*Supplied text*
Furthermore, between that 1935 ruling
and the 1937 Roosevelt plan announcement, several other cases only solidified
the execution of the concept.[20] During this period, the Supreme Court struck
down many federal statutes and programs including the Agriculture Adjustment
Act (AAA) in U.S. v. Butler[21]
and the government regulation of coal production in Carter v. Carter Coal Co.[22]
With
this collection of decisions in hand, President Roosevelt announced his 1937
judiciary reconstitution plan. The
Court was placed in an arduous position.
Even when Congress, by a single vote margin, rejected the President’s
plan, questions mounted with respect to the legitimacy of the Court’s
countermajoritarian actions.
In NLRB
v. Jones,[23] decided
just months later, the Court reversed course and upheld the National Labor
Relations Act. They did so largely by
undermining the prior precedent set forth in Schechter Poultry Co.[24]
and by developing a secondary rationale through which acts of Congress could be
justified under the Commerce Clause.

(Photos of people with keypoints)
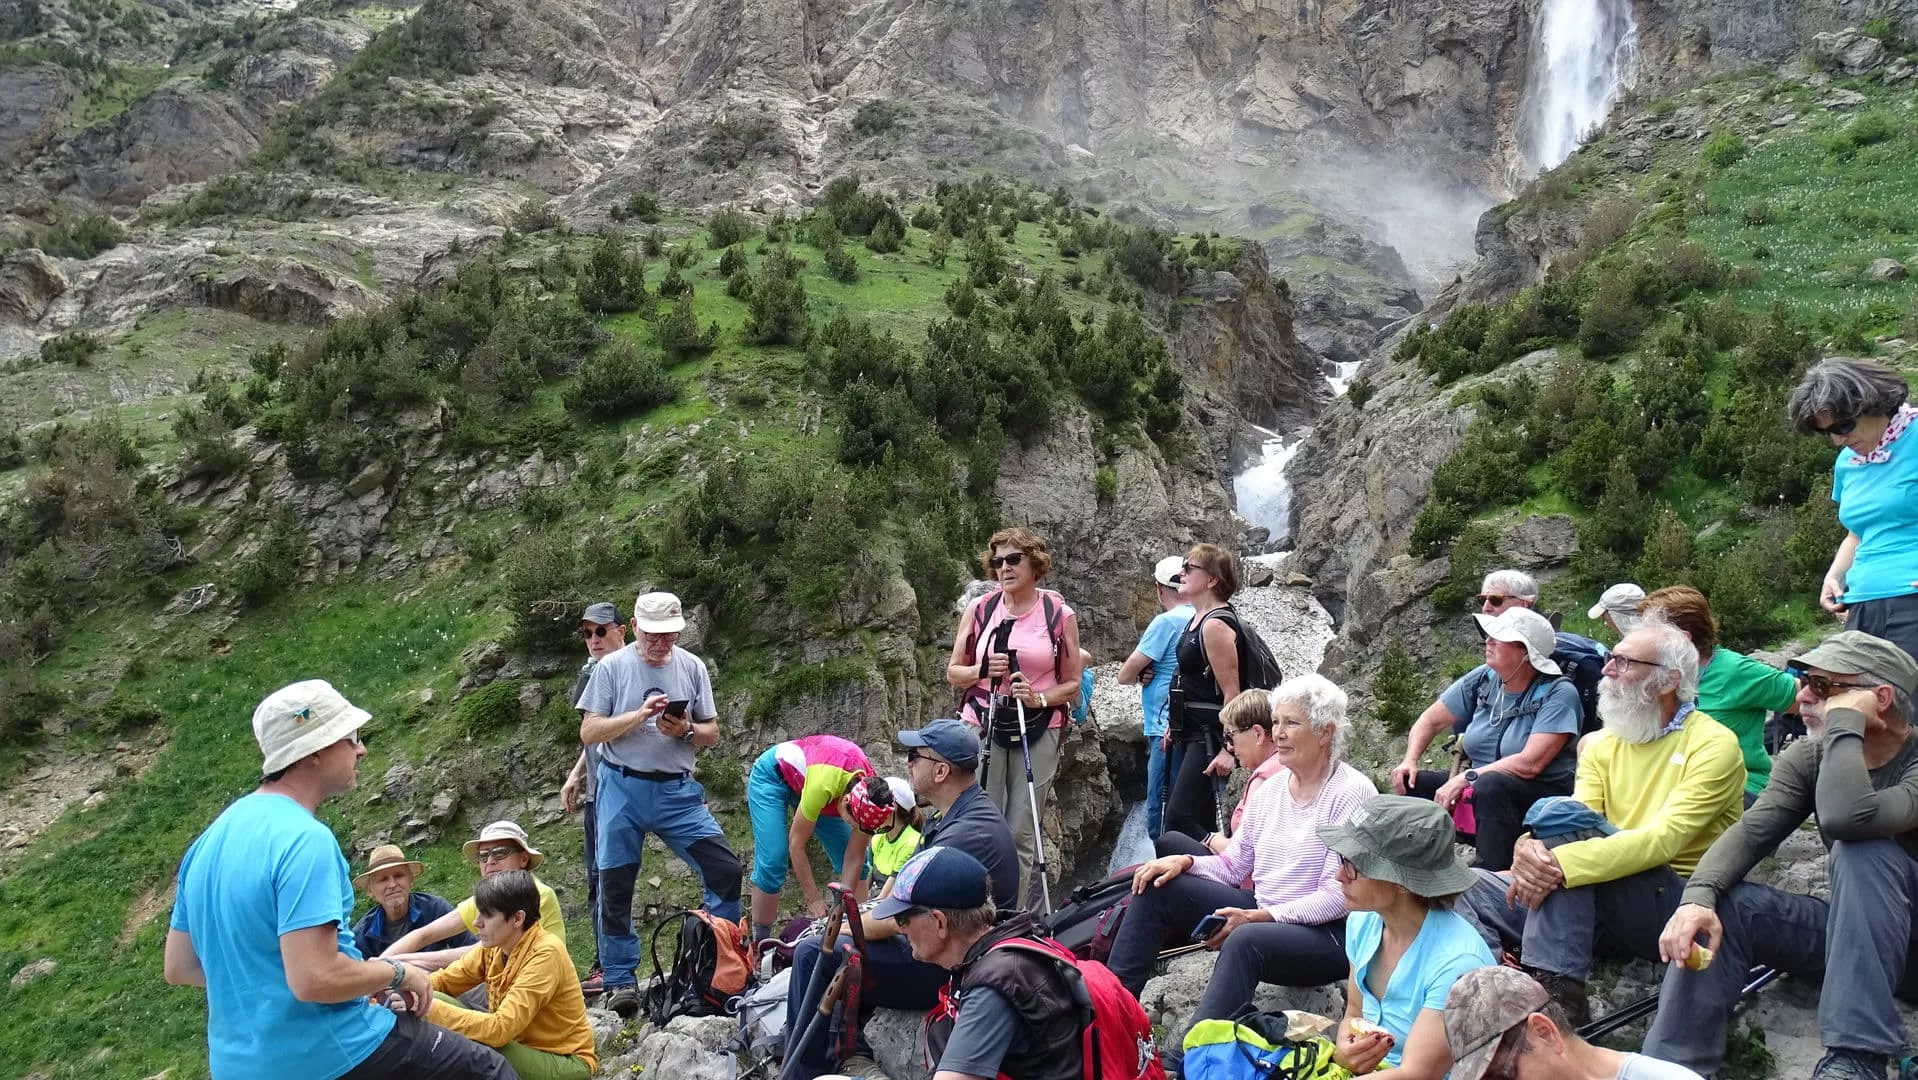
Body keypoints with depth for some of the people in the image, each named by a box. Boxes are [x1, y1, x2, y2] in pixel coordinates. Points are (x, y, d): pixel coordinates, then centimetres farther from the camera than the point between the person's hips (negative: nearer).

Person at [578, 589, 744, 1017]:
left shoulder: (692, 667, 5)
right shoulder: (612, 667, -2)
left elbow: (712, 734, 10)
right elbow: (589, 732, -4)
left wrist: (685, 731, -13)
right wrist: (639, 715, -17)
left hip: (678, 790, 2)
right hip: (622, 789, -2)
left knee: (726, 869, -7)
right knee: (615, 885, 3)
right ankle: (621, 979, 17)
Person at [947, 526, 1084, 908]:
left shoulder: (1060, 614, 4)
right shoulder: (979, 609, 7)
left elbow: (1072, 684, 7)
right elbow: (953, 672, 11)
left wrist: (1039, 697, -12)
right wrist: (981, 671, -10)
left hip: (1038, 730, -1)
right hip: (981, 726, 1)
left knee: (1021, 830, 0)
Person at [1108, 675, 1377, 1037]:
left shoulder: (1352, 792, -13)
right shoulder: (1271, 787, 9)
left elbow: (1338, 895, -18)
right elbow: (1234, 866, 12)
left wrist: (1258, 917, -24)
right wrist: (1186, 862, -8)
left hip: (1327, 934, -8)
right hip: (1262, 915, 8)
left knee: (1246, 939, -39)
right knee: (1158, 886, -4)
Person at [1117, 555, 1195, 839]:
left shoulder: (1166, 621, -12)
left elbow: (1125, 675, -9)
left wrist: (1140, 676, 10)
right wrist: (1147, 675, -2)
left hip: (1168, 733, -8)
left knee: (1160, 818, -5)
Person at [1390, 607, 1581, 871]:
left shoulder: (1558, 693, -13)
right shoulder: (1483, 679, 4)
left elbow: (1530, 763, -23)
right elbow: (1431, 721, 12)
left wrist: (1466, 778, -23)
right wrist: (1410, 760, -5)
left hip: (1543, 794, -6)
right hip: (1478, 789, 7)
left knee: (1490, 784, -37)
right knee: (1411, 783, -11)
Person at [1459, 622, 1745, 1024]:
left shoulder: (1714, 745, -4)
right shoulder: (1603, 745, 14)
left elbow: (1664, 839, -19)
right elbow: (1577, 839, 2)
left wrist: (1561, 863, -32)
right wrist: (1528, 848, -24)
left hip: (1677, 904, -6)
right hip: (1605, 905, 6)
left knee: (1557, 814, -29)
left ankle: (1556, 988, -30)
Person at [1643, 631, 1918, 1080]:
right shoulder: (1807, 757, -1)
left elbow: (1845, 818, -43)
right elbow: (1751, 832, -15)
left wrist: (1845, 721, -30)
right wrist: (1699, 896, -33)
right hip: (1856, 929, 6)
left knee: (1861, 848, -32)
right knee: (1723, 903, -17)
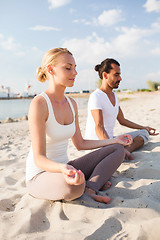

*Study questions*
1 – According to the text on Roosevelt's 1937 judiciary plan, which statute did the Court uphold in NLRB v. Jones?
2 – Pick up the text on Roosevelt's 1937 judiciary plan after its final sentence and continue it.

*Task-by-task results*
1 – The National Labor Relations Act.

2 –
The Court latched onto the literal text of the Commerce Clause and found
that if something “effected commerce” in either direction it could be sustained
as constitutional.[25] Thus, the proverbial floodgates had been
opened.
The Roosevelt Administration had
achieved what they sought. Over the
next few years, dozens of New Deal statutes would be upheld by the high
Court. The plan was never resubmitted
to Congress and the judicial branch was able to maintain its integrity in the
public eye. Arguably, the fact still
remains that pressure was placed upon the Court, ultimately affecting the given
outcome.
It
should be noted that the aforementioned historical examples of judicial
nullification and undermining are not intended to be an all-inclusive list, but
rather are provided to demonstrate the real limits of court power. Yet, it is not difficult to find past
examples of judicial temperament and deference to majority trends. In fact, one need only view decisions during
the tenure of the current Chief Justice to find examples of judicial
moderation.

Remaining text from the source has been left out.